Supplied records:
════════════════
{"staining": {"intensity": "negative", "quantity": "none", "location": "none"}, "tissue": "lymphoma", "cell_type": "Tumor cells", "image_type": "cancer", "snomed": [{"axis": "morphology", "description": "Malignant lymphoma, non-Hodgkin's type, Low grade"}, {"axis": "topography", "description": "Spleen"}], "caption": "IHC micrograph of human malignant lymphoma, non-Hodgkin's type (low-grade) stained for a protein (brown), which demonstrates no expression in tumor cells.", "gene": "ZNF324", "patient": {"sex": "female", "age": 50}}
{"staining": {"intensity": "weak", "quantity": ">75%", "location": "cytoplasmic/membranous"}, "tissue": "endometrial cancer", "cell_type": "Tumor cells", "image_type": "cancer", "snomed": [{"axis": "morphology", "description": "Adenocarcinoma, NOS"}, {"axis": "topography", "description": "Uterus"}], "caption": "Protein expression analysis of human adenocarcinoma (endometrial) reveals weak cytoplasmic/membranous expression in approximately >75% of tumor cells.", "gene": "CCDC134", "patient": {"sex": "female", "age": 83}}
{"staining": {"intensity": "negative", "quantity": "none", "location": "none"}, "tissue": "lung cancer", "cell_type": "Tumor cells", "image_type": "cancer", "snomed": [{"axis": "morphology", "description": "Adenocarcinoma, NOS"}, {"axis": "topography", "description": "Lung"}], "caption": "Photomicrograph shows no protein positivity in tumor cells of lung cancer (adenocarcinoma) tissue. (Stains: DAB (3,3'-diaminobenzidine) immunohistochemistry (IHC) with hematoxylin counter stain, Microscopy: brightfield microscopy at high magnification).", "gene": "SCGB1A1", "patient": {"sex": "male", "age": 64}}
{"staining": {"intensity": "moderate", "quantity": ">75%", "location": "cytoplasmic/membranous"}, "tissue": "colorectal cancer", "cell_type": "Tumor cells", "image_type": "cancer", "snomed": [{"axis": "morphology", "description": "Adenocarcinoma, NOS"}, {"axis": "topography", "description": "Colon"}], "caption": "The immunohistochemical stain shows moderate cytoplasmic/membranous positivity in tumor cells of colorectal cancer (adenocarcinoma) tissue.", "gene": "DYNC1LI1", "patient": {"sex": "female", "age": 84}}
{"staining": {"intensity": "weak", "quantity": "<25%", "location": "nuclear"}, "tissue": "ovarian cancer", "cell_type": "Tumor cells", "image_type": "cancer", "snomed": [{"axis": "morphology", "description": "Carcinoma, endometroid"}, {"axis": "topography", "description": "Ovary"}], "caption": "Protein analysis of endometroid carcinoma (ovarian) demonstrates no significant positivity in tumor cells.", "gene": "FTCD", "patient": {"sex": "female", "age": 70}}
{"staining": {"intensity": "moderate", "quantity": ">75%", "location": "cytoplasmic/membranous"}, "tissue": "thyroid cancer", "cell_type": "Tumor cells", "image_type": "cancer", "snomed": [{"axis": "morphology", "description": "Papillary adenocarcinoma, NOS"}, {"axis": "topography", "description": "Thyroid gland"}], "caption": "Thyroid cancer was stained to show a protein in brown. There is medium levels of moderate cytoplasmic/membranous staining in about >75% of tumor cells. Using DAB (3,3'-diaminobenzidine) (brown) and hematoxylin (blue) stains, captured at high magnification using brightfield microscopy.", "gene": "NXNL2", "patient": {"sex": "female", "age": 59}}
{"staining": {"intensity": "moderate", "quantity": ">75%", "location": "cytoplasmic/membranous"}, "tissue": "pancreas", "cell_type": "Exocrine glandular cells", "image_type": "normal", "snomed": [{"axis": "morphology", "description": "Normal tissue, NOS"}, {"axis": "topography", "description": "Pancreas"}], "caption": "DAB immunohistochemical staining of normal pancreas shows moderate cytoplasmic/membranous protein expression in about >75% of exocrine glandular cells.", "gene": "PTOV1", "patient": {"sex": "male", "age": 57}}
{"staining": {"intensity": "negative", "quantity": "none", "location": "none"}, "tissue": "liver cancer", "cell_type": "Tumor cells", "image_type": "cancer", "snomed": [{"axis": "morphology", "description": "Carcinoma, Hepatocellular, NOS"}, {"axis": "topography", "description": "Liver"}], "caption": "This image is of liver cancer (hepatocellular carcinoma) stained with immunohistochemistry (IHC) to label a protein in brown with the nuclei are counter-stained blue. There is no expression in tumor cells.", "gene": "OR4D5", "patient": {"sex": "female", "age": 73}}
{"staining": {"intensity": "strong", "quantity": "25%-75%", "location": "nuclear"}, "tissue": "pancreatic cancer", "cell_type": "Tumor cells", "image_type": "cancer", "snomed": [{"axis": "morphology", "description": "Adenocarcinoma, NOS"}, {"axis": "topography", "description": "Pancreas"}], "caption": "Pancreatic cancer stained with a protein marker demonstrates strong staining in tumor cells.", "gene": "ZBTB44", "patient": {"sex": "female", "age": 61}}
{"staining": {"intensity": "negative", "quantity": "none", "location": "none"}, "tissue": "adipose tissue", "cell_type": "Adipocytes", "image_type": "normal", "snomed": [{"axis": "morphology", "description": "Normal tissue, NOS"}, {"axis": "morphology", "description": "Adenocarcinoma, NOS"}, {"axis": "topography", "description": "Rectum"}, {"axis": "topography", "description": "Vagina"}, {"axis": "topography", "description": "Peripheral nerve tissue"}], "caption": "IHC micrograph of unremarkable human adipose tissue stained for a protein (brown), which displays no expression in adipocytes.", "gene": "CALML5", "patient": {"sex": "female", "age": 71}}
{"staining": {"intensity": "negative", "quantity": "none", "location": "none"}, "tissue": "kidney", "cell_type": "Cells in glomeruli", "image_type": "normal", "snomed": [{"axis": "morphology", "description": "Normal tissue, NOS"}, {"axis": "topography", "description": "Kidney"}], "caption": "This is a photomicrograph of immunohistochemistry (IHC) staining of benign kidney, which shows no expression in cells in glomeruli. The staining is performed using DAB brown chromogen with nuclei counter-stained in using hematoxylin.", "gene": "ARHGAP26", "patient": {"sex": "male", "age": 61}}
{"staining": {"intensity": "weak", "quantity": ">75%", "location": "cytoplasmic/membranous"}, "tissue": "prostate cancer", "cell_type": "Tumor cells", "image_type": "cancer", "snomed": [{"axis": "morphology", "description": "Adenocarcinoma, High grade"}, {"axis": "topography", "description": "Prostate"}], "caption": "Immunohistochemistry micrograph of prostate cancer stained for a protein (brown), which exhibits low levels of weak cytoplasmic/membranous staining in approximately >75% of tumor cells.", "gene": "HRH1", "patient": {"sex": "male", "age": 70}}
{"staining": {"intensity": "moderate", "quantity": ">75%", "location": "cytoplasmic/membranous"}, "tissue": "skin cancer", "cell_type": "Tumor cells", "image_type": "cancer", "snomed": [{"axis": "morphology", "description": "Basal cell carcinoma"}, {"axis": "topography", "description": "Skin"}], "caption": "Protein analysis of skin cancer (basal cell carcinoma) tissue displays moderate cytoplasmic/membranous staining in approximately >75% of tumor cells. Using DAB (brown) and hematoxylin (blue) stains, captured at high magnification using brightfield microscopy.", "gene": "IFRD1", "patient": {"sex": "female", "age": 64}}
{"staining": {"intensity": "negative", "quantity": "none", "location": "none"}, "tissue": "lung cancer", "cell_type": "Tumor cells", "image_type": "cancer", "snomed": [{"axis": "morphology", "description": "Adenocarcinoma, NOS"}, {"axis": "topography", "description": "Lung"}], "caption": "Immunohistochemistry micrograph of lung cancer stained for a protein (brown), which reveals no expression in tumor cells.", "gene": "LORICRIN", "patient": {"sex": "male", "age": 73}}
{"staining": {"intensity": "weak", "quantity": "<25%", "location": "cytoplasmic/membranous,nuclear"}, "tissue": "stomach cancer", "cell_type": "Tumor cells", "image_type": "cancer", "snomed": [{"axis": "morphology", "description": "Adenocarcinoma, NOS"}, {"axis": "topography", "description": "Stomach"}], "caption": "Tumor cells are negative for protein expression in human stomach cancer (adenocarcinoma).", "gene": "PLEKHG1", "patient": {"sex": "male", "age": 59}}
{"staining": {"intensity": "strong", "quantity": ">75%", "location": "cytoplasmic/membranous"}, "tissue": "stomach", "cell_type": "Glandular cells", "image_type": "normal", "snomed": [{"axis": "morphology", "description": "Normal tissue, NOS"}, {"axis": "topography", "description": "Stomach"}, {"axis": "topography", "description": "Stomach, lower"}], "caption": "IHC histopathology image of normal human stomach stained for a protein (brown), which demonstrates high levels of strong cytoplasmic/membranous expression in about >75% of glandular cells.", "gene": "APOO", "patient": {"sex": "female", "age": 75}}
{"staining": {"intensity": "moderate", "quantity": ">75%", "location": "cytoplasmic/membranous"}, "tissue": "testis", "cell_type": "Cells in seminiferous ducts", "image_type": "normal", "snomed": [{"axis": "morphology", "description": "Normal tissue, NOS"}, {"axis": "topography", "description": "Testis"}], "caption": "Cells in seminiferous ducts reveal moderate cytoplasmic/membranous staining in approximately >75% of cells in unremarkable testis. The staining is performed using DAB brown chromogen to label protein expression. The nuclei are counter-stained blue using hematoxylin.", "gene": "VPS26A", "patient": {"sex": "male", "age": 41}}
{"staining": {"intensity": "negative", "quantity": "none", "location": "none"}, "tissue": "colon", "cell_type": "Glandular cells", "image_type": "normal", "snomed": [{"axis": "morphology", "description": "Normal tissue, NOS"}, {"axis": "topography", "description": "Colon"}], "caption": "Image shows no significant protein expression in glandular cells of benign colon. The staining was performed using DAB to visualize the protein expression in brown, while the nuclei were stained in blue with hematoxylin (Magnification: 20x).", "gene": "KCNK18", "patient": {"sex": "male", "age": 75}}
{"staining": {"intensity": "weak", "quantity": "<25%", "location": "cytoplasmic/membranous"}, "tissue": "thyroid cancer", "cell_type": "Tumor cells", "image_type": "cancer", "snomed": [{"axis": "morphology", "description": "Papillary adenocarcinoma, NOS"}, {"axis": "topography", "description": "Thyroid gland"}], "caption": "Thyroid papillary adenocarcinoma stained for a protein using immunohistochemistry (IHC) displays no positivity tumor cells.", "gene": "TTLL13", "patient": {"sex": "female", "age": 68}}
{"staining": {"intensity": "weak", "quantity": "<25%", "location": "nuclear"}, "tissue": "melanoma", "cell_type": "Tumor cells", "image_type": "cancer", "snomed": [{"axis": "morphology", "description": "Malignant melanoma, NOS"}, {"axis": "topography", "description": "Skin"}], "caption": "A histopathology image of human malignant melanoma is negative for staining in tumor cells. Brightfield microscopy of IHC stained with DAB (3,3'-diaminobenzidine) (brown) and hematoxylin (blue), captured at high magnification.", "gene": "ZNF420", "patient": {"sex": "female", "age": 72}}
════════════════
To do: Return exactly, and only, the lines above starting at the line that contains "micrograph of prostate" and ending at the line that contains "micrograph of lung".

Result:
{"staining": {"intensity": "weak", "quantity": ">75%", "location": "cytoplasmic/membranous"}, "tissue": "prostate cancer", "cell_type": "Tumor cells", "image_type": "cancer", "snomed": [{"axis": "morphology", "description": "Adenocarcinoma, High grade"}, {"axis": "topography", "description": "Prostate"}], "caption": "Immunohistochemistry micrograph of prostate cancer stained for a protein (brown), which exhibits low levels of weak cytoplasmic/membranous staining in approximately >75% of tumor cells.", "gene": "HRH1", "patient": {"sex": "male", "age": 70}}
{"staining": {"intensity": "moderate", "quantity": ">75%", "location": "cytoplasmic/membranous"}, "tissue": "skin cancer", "cell_type": "Tumor cells", "image_type": "cancer", "snomed": [{"axis": "morphology", "description": "Basal cell carcinoma"}, {"axis": "topography", "description": "Skin"}], "caption": "Protein analysis of skin cancer (basal cell carcinoma) tissue displays moderate cytoplasmic/membranous staining in approximately >75% of tumor cells. Using DAB (brown) and hematoxylin (blue) stains, captured at high magnification using brightfield microscopy.", "gene": "IFRD1", "patient": {"sex": "female", "age": 64}}
{"staining": {"intensity": "negative", "quantity": "none", "location": "none"}, "tissue": "lung cancer", "cell_type": "Tumor cells", "image_type": "cancer", "snomed": [{"axis": "morphology", "description": "Adenocarcinoma, NOS"}, {"axis": "topography", "description": "Lung"}], "caption": "Immunohistochemistry micrograph of lung cancer stained for a protein (brown), which reveals no expression in tumor cells.", "gene": "LORICRIN", "patient": {"sex": "male", "age": 73}}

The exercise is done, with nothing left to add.